*Dataset content*
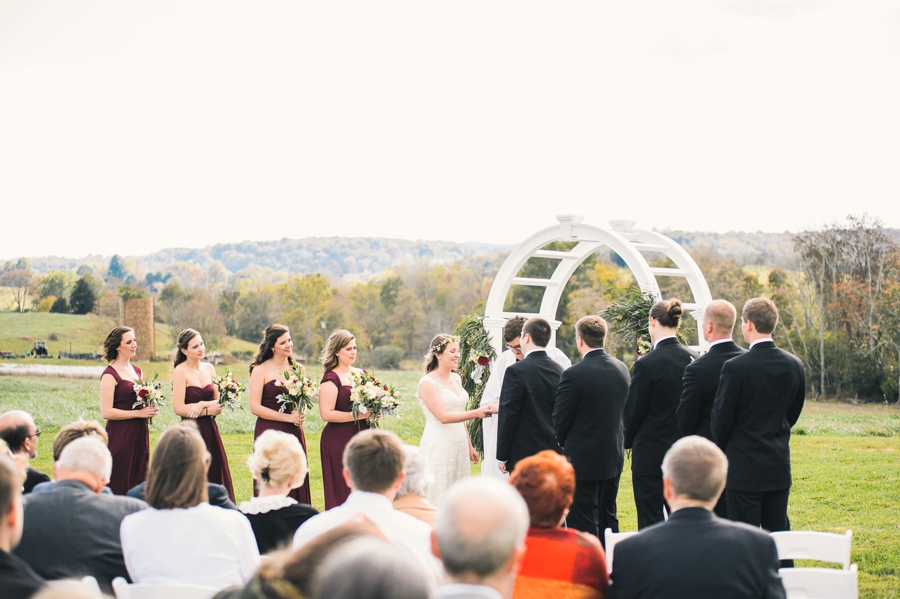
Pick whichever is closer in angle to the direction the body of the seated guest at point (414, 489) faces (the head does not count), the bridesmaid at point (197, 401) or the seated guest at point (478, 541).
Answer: the bridesmaid

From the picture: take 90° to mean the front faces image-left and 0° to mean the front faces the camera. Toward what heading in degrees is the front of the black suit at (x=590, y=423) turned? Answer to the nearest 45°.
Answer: approximately 135°

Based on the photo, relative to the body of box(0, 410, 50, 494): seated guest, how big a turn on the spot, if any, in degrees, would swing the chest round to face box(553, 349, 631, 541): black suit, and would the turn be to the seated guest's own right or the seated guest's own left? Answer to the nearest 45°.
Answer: approximately 45° to the seated guest's own right

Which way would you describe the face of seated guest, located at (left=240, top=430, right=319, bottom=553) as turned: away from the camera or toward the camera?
away from the camera

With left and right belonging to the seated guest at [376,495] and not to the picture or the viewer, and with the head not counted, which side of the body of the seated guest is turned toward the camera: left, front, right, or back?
back

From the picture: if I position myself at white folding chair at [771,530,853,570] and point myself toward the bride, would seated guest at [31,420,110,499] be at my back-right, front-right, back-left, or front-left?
front-left

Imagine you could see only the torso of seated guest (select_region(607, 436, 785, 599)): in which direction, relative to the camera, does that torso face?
away from the camera

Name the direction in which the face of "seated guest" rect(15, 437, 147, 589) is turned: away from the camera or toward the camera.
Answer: away from the camera

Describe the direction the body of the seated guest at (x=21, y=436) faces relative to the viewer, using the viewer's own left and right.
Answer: facing away from the viewer and to the right of the viewer

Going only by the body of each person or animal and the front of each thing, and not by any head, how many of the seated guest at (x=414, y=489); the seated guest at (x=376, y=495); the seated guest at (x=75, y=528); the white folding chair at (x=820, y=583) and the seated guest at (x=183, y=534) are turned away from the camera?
5

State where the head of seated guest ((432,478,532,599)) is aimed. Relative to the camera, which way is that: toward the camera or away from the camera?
away from the camera

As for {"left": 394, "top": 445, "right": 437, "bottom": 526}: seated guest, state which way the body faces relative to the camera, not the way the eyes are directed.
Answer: away from the camera

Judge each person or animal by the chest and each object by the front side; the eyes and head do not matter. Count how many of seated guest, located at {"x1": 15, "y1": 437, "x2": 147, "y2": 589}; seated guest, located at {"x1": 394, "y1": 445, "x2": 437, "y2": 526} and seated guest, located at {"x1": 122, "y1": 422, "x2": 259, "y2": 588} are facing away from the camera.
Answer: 3

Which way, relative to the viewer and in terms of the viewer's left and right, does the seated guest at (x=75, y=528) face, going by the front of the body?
facing away from the viewer
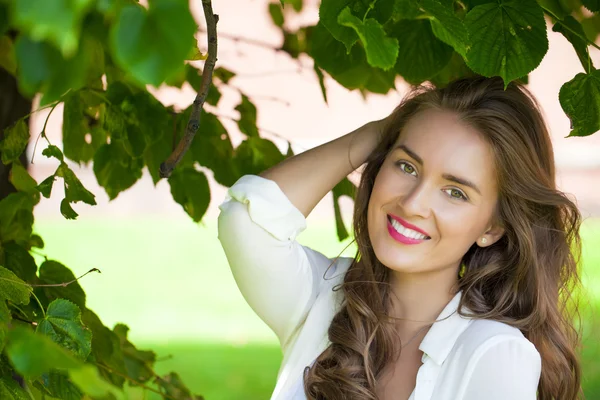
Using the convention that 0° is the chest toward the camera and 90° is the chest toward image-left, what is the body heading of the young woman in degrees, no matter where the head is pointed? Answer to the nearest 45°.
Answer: approximately 0°

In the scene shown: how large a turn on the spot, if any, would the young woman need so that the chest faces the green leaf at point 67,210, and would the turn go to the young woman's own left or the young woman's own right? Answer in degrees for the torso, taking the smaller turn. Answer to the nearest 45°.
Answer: approximately 90° to the young woman's own right

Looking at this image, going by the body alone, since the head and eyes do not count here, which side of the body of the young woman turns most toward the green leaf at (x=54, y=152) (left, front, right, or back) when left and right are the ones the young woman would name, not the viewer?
right

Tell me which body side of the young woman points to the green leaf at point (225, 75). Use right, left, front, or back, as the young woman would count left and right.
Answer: right
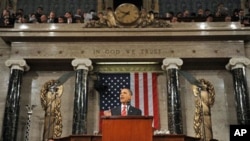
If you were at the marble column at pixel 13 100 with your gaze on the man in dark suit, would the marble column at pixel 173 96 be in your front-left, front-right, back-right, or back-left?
front-left

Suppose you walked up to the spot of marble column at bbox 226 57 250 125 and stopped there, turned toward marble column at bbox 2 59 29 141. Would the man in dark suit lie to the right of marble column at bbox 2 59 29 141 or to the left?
left

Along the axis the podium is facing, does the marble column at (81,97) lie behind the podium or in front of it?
behind

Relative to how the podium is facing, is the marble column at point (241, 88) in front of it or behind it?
behind

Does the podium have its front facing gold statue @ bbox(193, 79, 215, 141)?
no

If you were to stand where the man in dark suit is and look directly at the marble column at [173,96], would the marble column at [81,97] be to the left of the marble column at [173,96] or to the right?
left

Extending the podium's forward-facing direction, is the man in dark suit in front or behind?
behind

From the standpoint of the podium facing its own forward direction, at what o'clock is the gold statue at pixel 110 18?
The gold statue is roughly at 6 o'clock from the podium.

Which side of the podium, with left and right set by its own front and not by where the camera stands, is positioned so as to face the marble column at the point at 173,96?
back

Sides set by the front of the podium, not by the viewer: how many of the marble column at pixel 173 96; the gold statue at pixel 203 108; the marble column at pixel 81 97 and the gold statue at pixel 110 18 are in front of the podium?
0

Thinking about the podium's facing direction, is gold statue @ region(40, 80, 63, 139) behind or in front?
behind

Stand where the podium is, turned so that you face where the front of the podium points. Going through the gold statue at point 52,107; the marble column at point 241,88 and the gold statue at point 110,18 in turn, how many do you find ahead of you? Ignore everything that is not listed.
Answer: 0

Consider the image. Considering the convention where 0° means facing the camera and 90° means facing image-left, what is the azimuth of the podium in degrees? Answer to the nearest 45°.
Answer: approximately 0°
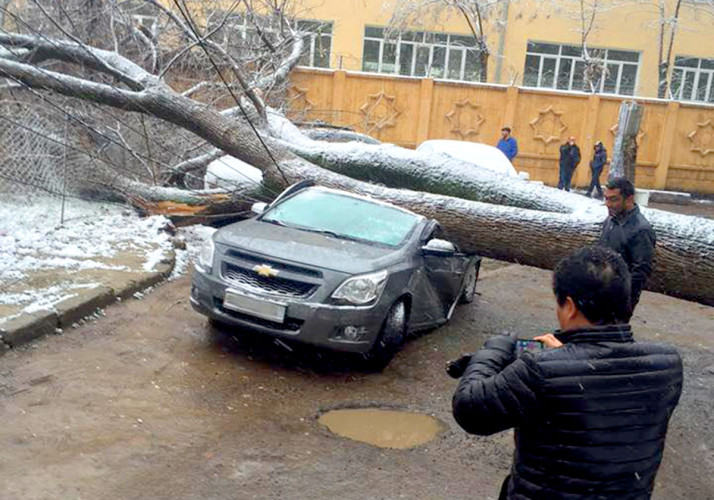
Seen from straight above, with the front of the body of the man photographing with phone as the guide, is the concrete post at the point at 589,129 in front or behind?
in front

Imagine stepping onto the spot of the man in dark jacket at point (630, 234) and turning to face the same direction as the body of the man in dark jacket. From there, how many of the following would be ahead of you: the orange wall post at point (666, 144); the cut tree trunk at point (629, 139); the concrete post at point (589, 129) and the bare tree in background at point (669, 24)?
0

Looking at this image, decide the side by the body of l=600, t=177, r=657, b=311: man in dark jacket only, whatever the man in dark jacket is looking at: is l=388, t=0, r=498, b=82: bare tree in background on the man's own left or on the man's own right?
on the man's own right

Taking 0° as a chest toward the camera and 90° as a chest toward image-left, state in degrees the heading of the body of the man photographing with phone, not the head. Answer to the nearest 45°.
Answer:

*Required work*
Render the listing above as a Markdown table with the columns Row and Content, numbering each line and omitting blank lines. Leave the pictures out of the table.

*Answer to this exercise*
| Row | Content |
|---|---|
| 1 | Pick whichever is closer in angle to the direction the body of the seated guest at point (414, 489) faces (the head does not count), the bridesmaid at point (197, 401) or the seated guest at point (478, 541). |
| 2 | Answer: the bridesmaid |
| 3 | From the picture: take 90° to mean the front faces image-left and 0° to mean the front faces the camera. Toward what heading in degrees is the front of the black suit at (x=590, y=423) turned? Answer to the nearest 45°. |
| 4 | Answer: approximately 135° |
| 5 | Based on the photo, relative to the body of box(0, 410, 50, 494): seated guest, how big a turn on the spot, if any, in degrees, would swing the chest round to face box(553, 349, 631, 541): black suit, and would the turn be to the seated guest's own right or the seated guest's own left? Answer to the nearest 45°. |
| 6 | Answer: approximately 45° to the seated guest's own right |
| 7 | Which way would you describe the face of seated guest, located at (left=240, top=430, right=319, bottom=553) as turned: away from the camera or toward the camera? |
| 8 | away from the camera |
| 9 | With left and right belonging to the seated guest at [376,495] and not to the picture or the viewer, and with the head not counted, which side of the body of the seated guest is turned toward the camera: left, front, right, or back? |
| 10 | back |
| 11 | From the picture: if I position myself at white folding chair at [771,530,853,570] and point myself toward the bride, would seated guest at [31,420,110,499] be at my back-right, front-right, back-left, or front-left? |
| 12 | front-left |
| 13 | Imagine you could see only the torso of seated guest (select_region(607, 436, 785, 599)): in which direction, relative to the camera, does that torso face? |
| 14 | away from the camera |
| 15 | Name the direction in which the face of "seated guest" rect(15, 437, 147, 589) is turned: away from the camera or toward the camera. |
| 16 | Answer: away from the camera |
| 17 | Describe the direction the body of the seated guest at (x=21, y=436) faces relative to the viewer, using the viewer's own left and right. |
| 18 | Answer: facing away from the viewer and to the right of the viewer |
| 19 | Going only by the body of each person or animal and the front of each thing, and not by any head, how many of the seated guest at (x=414, y=489); the seated guest at (x=376, y=495); the seated guest at (x=75, y=528); the white folding chair at (x=820, y=583) and the seated guest at (x=183, y=534) are turned away from the camera? |
| 20 | 5 |
| 21 | State where the head of seated guest ((432,478,532,599)) is aimed. Relative to the camera, which way is that: toward the camera or away from the camera? |
| 22 | away from the camera |
| 23 | As for {"left": 394, "top": 445, "right": 437, "bottom": 526}: seated guest, state which way the body faces relative to the camera, not the way the eyes are directed. |
| 24 | Answer: away from the camera |
| 25 | Judge each person or animal by the chest and each object by the front side; the eyes and head do not matter. Count how many of seated guest, located at {"x1": 15, "y1": 437, "x2": 147, "y2": 589}; seated guest, located at {"x1": 394, "y1": 445, "x2": 437, "y2": 526} and seated guest, located at {"x1": 122, "y1": 422, "x2": 259, "y2": 588} are facing away from the camera. |
| 26 | Answer: 3 |
| 27 | Which way, relative to the viewer and in terms of the viewer's left and right, does the seated guest at (x=75, y=528) face, going by the front of the body? |
| 28 | facing away from the viewer |
| 29 | Using the convention that 0° is the chest toward the camera and 90° is the chest toward image-left, what is the body heading of the young woman in degrees, no matter where the head is pointed? Answer to the nearest 45°. |
| 30 | Answer: approximately 0° |
| 31 | In the scene shown: how large a turn on the spot, if any, would the young woman need so that the chest faces the green leaf at point 67,210, and would the turn go to the young woman's own left or the young woman's own right? Answer in degrees for the torso, taking the smaller turn. Answer to the nearest 45°. |
| 32 | Answer: approximately 90° to the young woman's own right |
| 33 | Looking at this image, going by the body alone, since the head and eyes do not count here, which side of the body of the young woman turns most toward the green leaf at (x=54, y=152) (left, front, right, or back) when left and right are the ones the young woman would name, not the viewer? |
| 34 | right |
| 35 | Tell me which body side of the young woman points to the green leaf at point (225, 75). Use right, left, front, or back, as the young woman would count left and right. |
| 36 | Answer: right |
| 37 | If you were at the marble column at pixel 13 100 with your gaze on the man in dark suit, would the marble column at pixel 173 96 be in your front-left, front-right, back-right, or back-left? |
| 38 | front-left |
| 39 | Suppose you walked up to the spot of marble column at bbox 226 57 250 125 and stopped there, turned toward marble column at bbox 2 59 29 141. Would the man in dark suit lie to the right of marble column at bbox 2 59 29 141 or to the left? |
| 40 | left |
| 41 | Along the axis the podium is facing, does the marble column at (81,97) lie behind the podium or in front of it? |
| 42 | behind |
| 43 | Relative to how the podium is facing, is the marble column at point (241, 88) in front of it or behind it? |
| 44 | behind |
| 45 | Does the podium have its front facing gold statue @ bbox(193, 79, 215, 141)? |
| 46 | no |
| 47 | If you were to stand where the man in dark suit is and look directly at the marble column at [173,96], would the marble column at [81,97] be to the left of the marble column at [173,96] or to the right? |
| 48 | left |
| 49 | Extending the podium's forward-facing direction, is the man in dark suit in front or behind? |
| 50 | behind |
| 51 | From the standpoint of the podium facing its own forward direction, at what o'clock is the gold statue at pixel 110 18? |
| 52 | The gold statue is roughly at 6 o'clock from the podium. |
| 53 | Which side of the podium, with left and right set by its own front and not by where the camera stands, is positioned so as to face the marble column at the point at 173,96? |
| 54 | back |
| 55 | Sides set by the front of the podium, not by the viewer: how many of the marble column at pixel 173 96; the gold statue at pixel 203 108; the marble column at pixel 81 97 and the gold statue at pixel 110 18 are in front of the podium? |
| 56 | 0 |
| 57 | Thinking about the podium's facing direction, is gold statue @ region(40, 80, 63, 139) behind or in front? |
| 58 | behind |
| 59 | Stand where the podium is, turned so that you face where the front of the podium points. Going through the gold statue at point 52,107; the marble column at point 241,88 and the gold statue at point 110,18 in turn, how many do you find ahead of you? Ignore everything that is not listed. |
| 60 | Answer: 0 |
| 61 | Consider the image. Considering the convention where 0° means facing the camera and 90° means facing image-left, what is the azimuth of the podium in degrees? Answer to the nearest 45°. |
| 62 | Answer: approximately 0° |
| 63 | Seen from straight above, with the front of the body of the man photographing with phone as the guide, is the concrete post at the point at 589,129 in front or behind? |
| 64 | in front |
| 65 | Imagine stepping onto the spot of the man in dark jacket at point (630, 234) and turning to face the same direction as the body of the man in dark jacket. From there, how many of the following would be ahead of you: the orange wall post at point (666, 144); the cut tree trunk at point (629, 139); the concrete post at point (589, 129) and the bare tree in background at point (669, 24)? |
| 66 | 0 |
| 67 | Looking at this image, decide the side by the body of l=600, t=177, r=657, b=311: man in dark jacket only, whatever the man in dark jacket is looking at: is l=388, t=0, r=498, b=82: bare tree in background on the man's own left or on the man's own right? |
| 68 | on the man's own right |
| 69 | Taking 0° as a chest toward the camera and 90° as a chest toward image-left, state in degrees the heading of the body of the man photographing with phone, not the head. Answer to the nearest 45°. |
| 70 | Answer: |